> **Instructions for the task**: All records below should be repeated exactly, with the pictures left out.

> **Dataset content**:
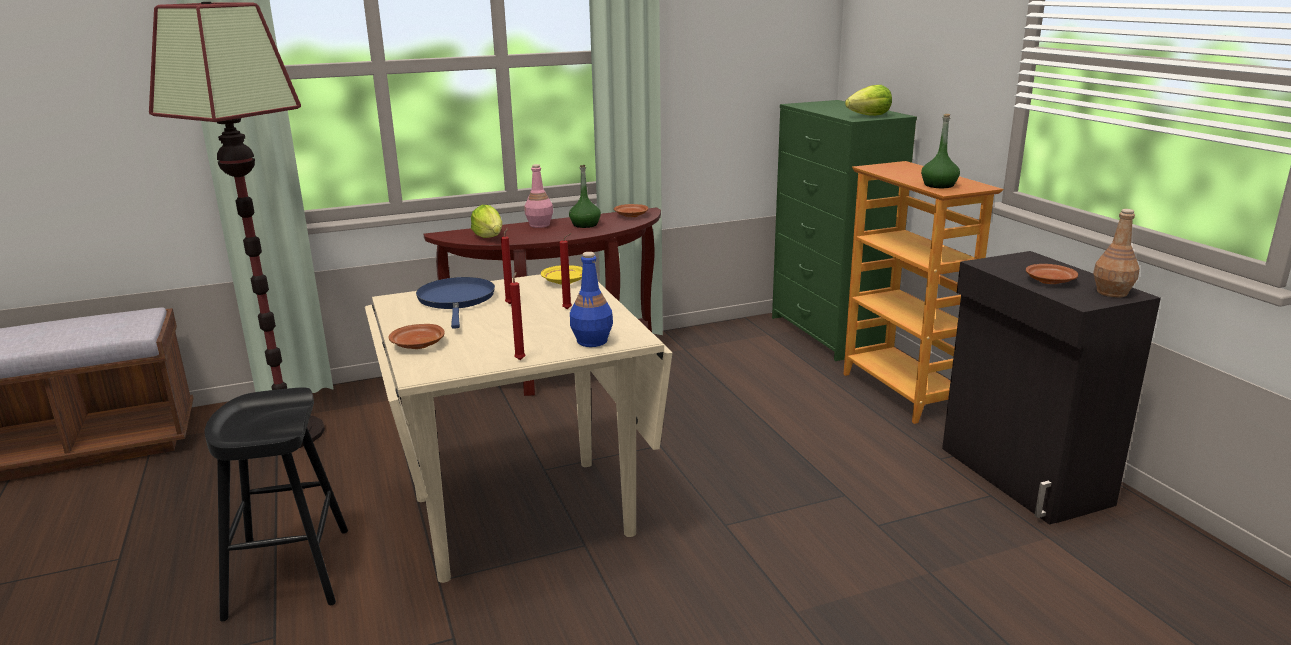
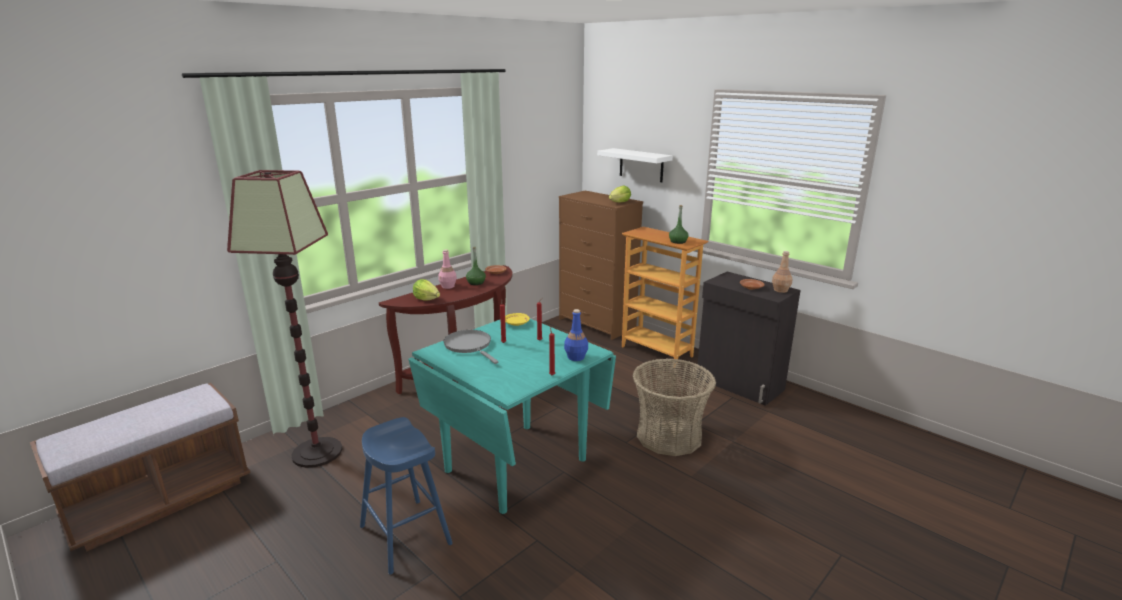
camera: 25 degrees left, 0 degrees up
black stool [205,387,348,621] -> blue stool [360,417,453,575]
beige dining table [365,274,672,583] -> turquoise dining table [408,319,616,514]
brown plate [389,324,445,349] -> none
blue frying pan [416,277,495,329] -> grey frying pan [443,330,499,364]
green dresser [772,100,917,361] -> brown dresser [559,191,643,340]
none -> white shelf [597,148,673,182]
none -> basket [633,358,716,456]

> **Response area**:
camera: 25 degrees left, 0 degrees up
black stool [205,387,348,621] -> blue stool [360,417,453,575]
beige dining table [365,274,672,583] -> turquoise dining table [408,319,616,514]
brown plate [389,324,445,349] -> none
blue frying pan [416,277,495,329] -> grey frying pan [443,330,499,364]
green dresser [772,100,917,361] -> brown dresser [559,191,643,340]
none -> white shelf [597,148,673,182]
none -> basket [633,358,716,456]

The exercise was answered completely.